Filipinos tend to forget the legacies of Marcos’s father, and succeeding leaders may change and alter these policies to make their mark.
But there is one more thing that Bongbong wanted to bring back to life — his father’s 1973 Constitution — that would effectively revert the country’s system of government to a unicameral parliament.
From 1978 to 1986, the Philippines experimented with a French-style unicameral parliamentary form of government with Cesar Virata as prime minister and Marcos as president, directly elected by the people.
It was a rubber stamp parliament dominated by Marcos Sr.’s Kilusang Bagong Lipunan (KBL) political party.
However, the revival of the unicameral parliament has a twist.
Marcos’s first cousin, Ferdinand Martin Romualdez, who heads the House of Representatives, is pushing for a Singapore-style parliament with a ceremonial president and a powerful prime minister.
That would boost his chances of succeeding his cousin, Bongbong, and keep the political family in power until the next decade.
Changing the 1987 Constitution, associated with Corazon Aquino, would cement the Marcos legacy, especially if something similar to the 1973 Constitution were in place.
That would complete efforts to bring the dictator back to life.
At the start of the year, the efforts to gather 8.3 million signatures to petition to change specific provisions in the 1987 Constitution began.
There were reports that about 400 cities and towns had already submitted the collected signatures in each of the 253 congressional districts to the local offices of the Commission on Elections.

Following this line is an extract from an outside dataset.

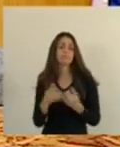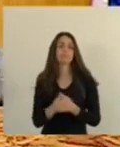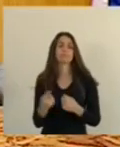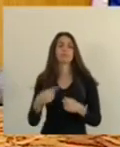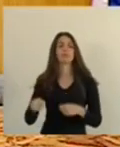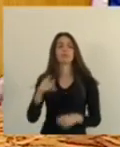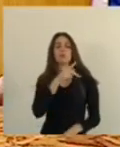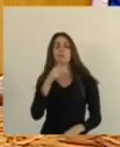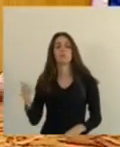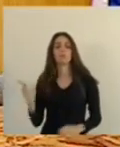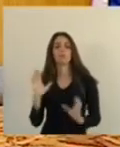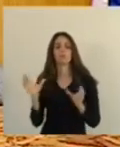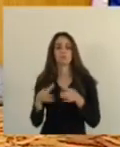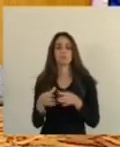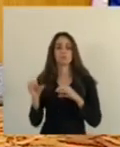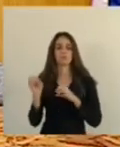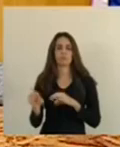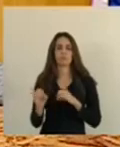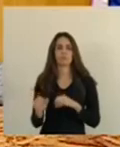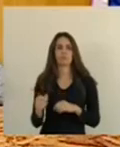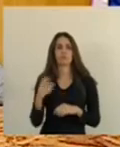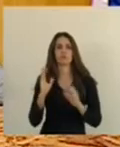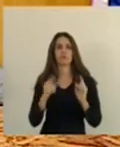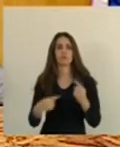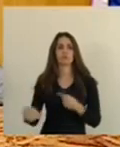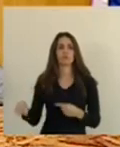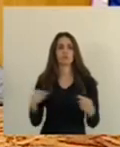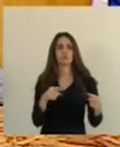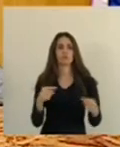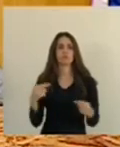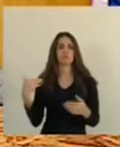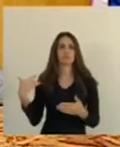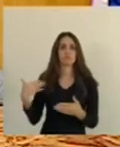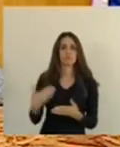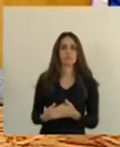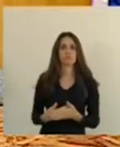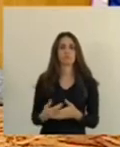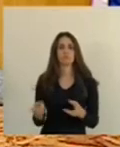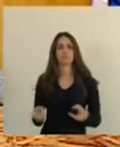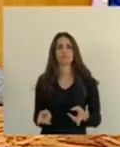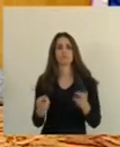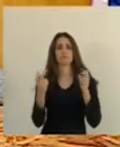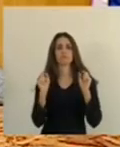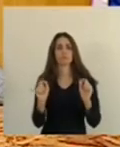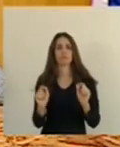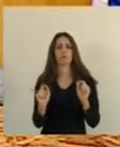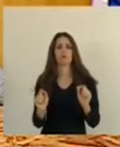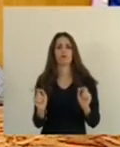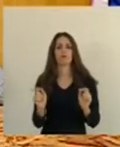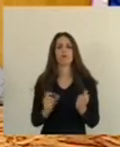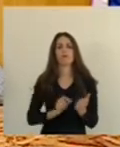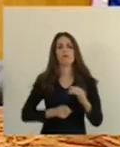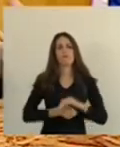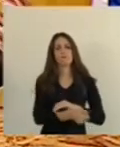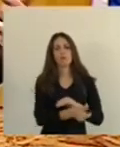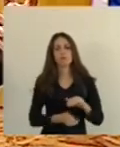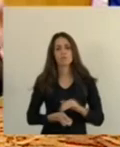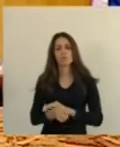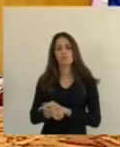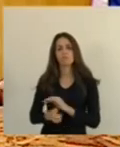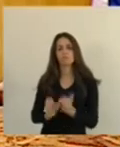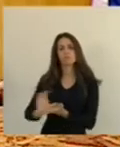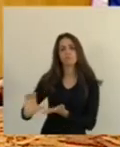presidente da Comissão da Educação, nós temos discutido isso muito e temos visto claramente os investimentos do Estado. Isso,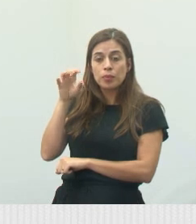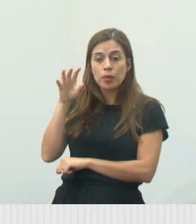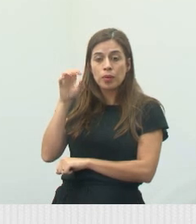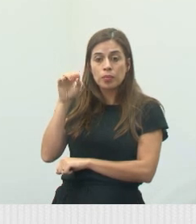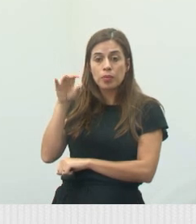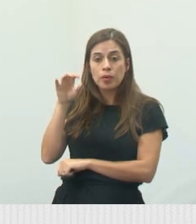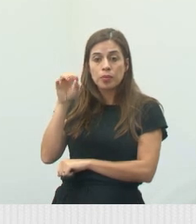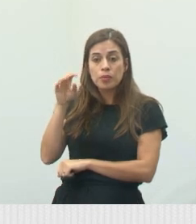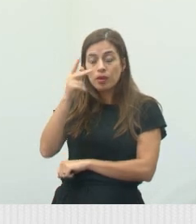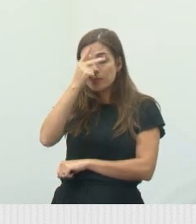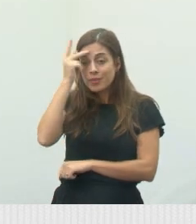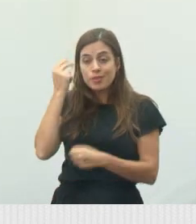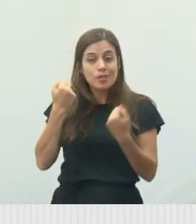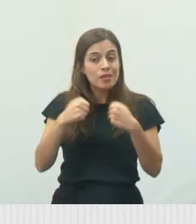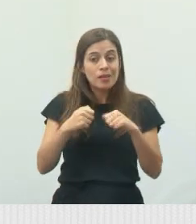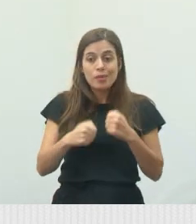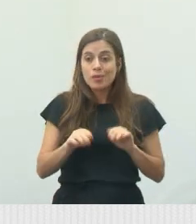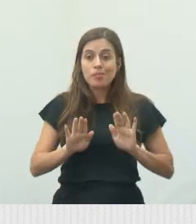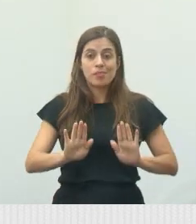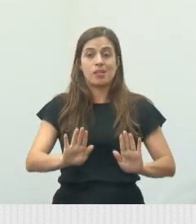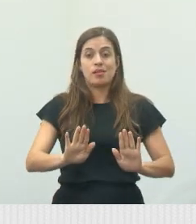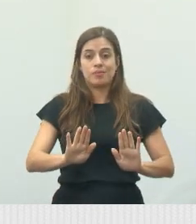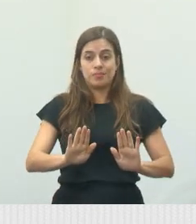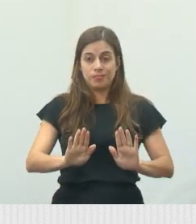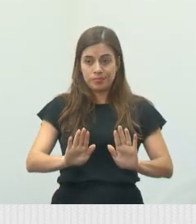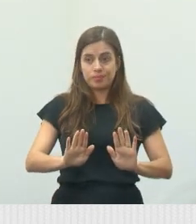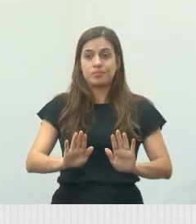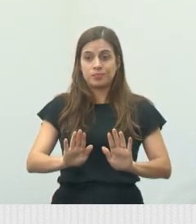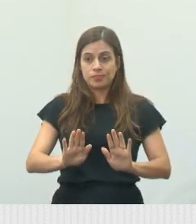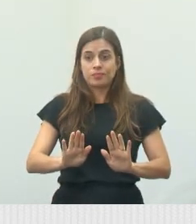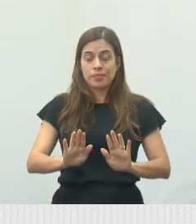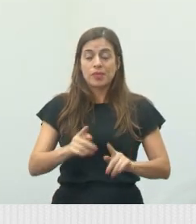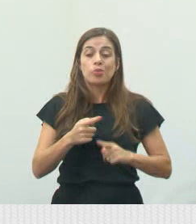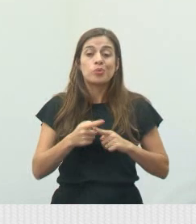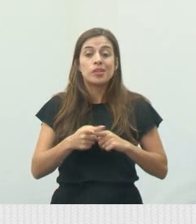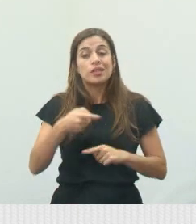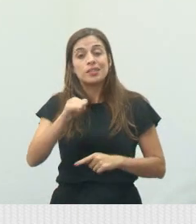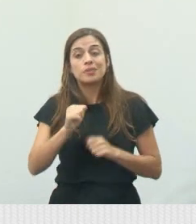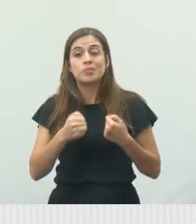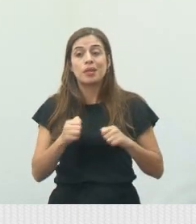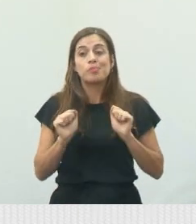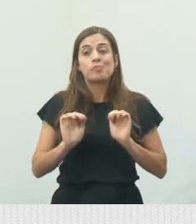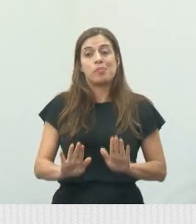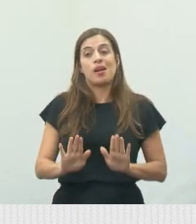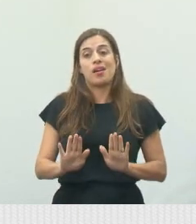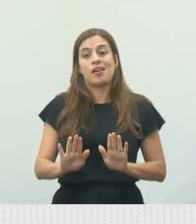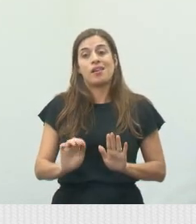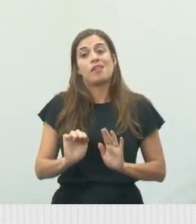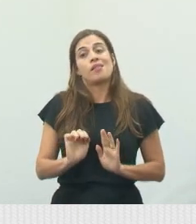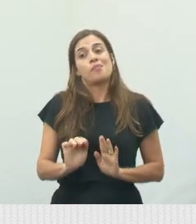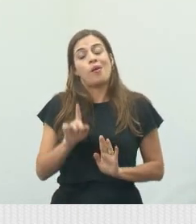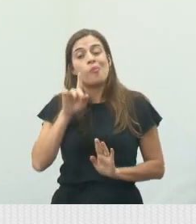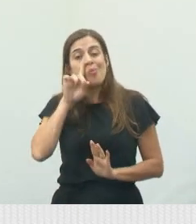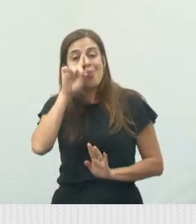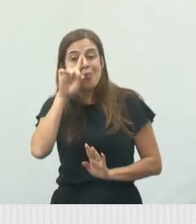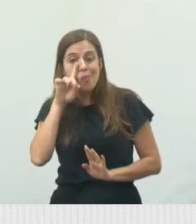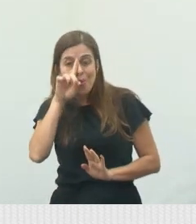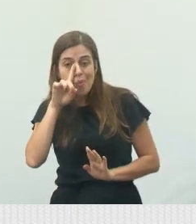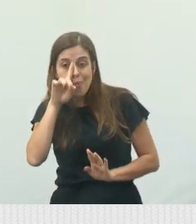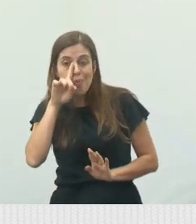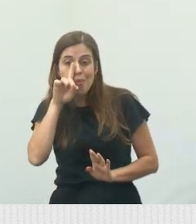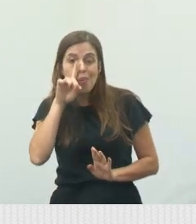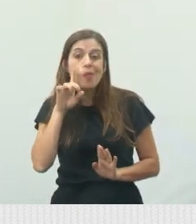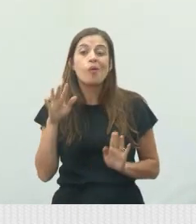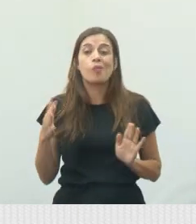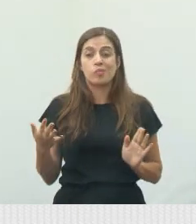para as pessoas não precisarem parar. Por quê? Se precisar parar, podem estar vulneráveis,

There could be a referendum before June this year to amend Article XVII in the Constitution, putting the revision of the 1987 Charter into motion.
A new constitution could be in place before the mid-term elections in May 2025, setting aside the presidential election in 2028 to give way to a transition period extending Marcos’s term until 2031.
The new form of parliamentary government may start in 2031, perpetuating the Marcos-Romualdez political clan in power and preserving the dictator’s legacy.
Marcos’ human rights atrocities and kleptocracy would be wholly forgotten nearly half a century after his ouster from power.